**Data listing**
========
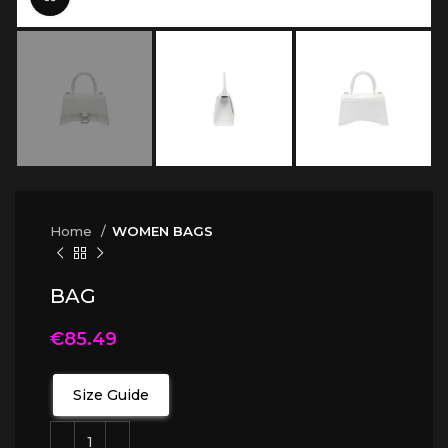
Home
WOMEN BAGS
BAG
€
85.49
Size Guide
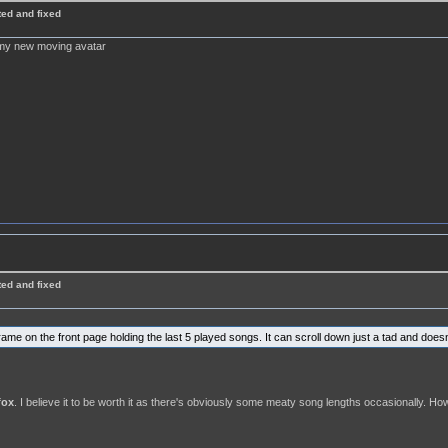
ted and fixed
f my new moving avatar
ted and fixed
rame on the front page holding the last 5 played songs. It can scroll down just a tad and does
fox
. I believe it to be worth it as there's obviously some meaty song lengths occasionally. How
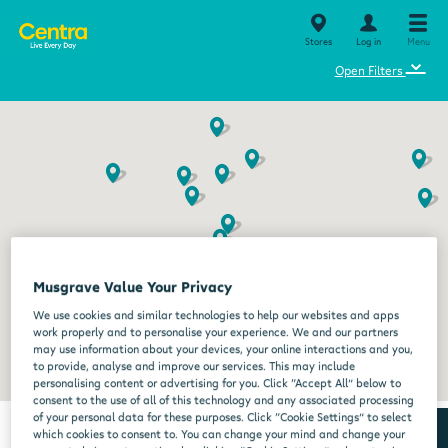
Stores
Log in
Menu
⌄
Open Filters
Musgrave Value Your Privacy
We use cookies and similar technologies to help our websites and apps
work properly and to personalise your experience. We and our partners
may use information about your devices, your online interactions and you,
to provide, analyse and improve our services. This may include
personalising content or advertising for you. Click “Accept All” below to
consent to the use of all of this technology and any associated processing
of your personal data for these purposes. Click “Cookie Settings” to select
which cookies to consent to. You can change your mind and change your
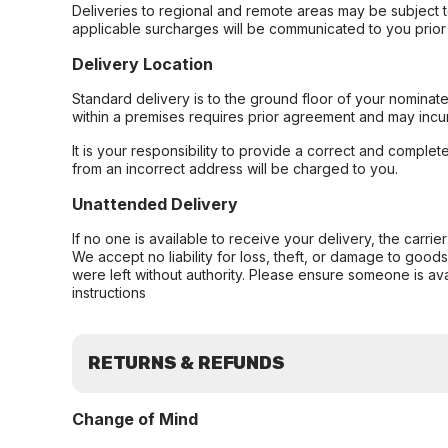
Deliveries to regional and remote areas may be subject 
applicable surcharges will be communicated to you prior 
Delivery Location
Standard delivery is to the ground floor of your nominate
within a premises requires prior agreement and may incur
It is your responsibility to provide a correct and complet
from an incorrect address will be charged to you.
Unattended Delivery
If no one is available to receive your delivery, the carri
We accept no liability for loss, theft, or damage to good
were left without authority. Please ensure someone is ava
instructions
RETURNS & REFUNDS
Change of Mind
========
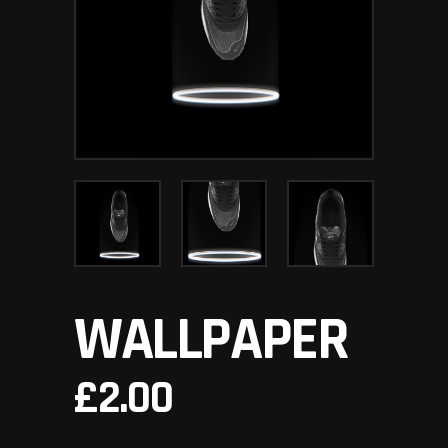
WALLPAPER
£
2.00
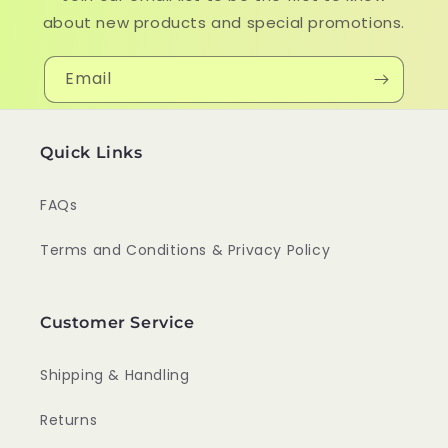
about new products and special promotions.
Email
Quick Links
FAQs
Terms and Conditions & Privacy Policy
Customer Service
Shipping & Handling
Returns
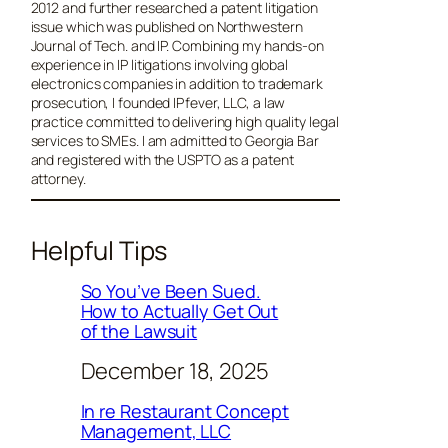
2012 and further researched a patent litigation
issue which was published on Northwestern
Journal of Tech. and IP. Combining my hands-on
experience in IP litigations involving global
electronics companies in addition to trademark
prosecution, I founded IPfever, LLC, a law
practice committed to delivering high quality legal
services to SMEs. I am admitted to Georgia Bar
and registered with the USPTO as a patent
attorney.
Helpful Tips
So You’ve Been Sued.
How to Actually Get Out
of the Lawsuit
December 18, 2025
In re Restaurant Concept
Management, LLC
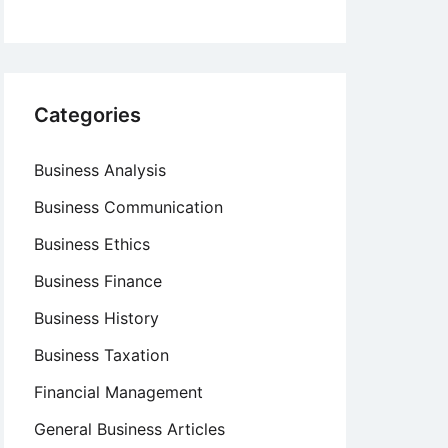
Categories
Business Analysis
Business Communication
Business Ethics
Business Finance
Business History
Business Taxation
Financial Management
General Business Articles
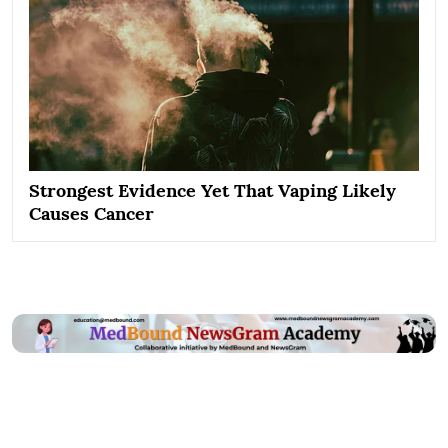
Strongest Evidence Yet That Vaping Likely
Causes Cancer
========
**Try it**
Range to copy from the listing above: the line containing "2012 and further" down to the line containing "Causes Cancer", both included. Reproduce it exactly, minus the pictures, and add nothing.

**Result of the exercise**
2012 and further researched a patent litigation
issue which was published on Northwestern
Journal of Tech. and IP. Combining my hands-on
experience in IP litigations involving global
electronics companies in addition to trademark
prosecution, I founded IPfever, LLC, a law
practice committed to delivering high quality legal
services to SMEs. I am admitted to Georgia Bar
and registered with the USPTO as a patent
attorney.
Helpful Tips
So You’ve Been Sued.
How to Actually Get Out
of the Lawsuit
December 18, 2025
In re Restaurant Concept
Management, LLC
Categories
Business Analysis
Business Communication
Business Ethics
Business Finance
Business History
Business Taxation
Financial Management
General Business Articles
Strongest Evidence Yet That Vaping Likely
Causes Cancer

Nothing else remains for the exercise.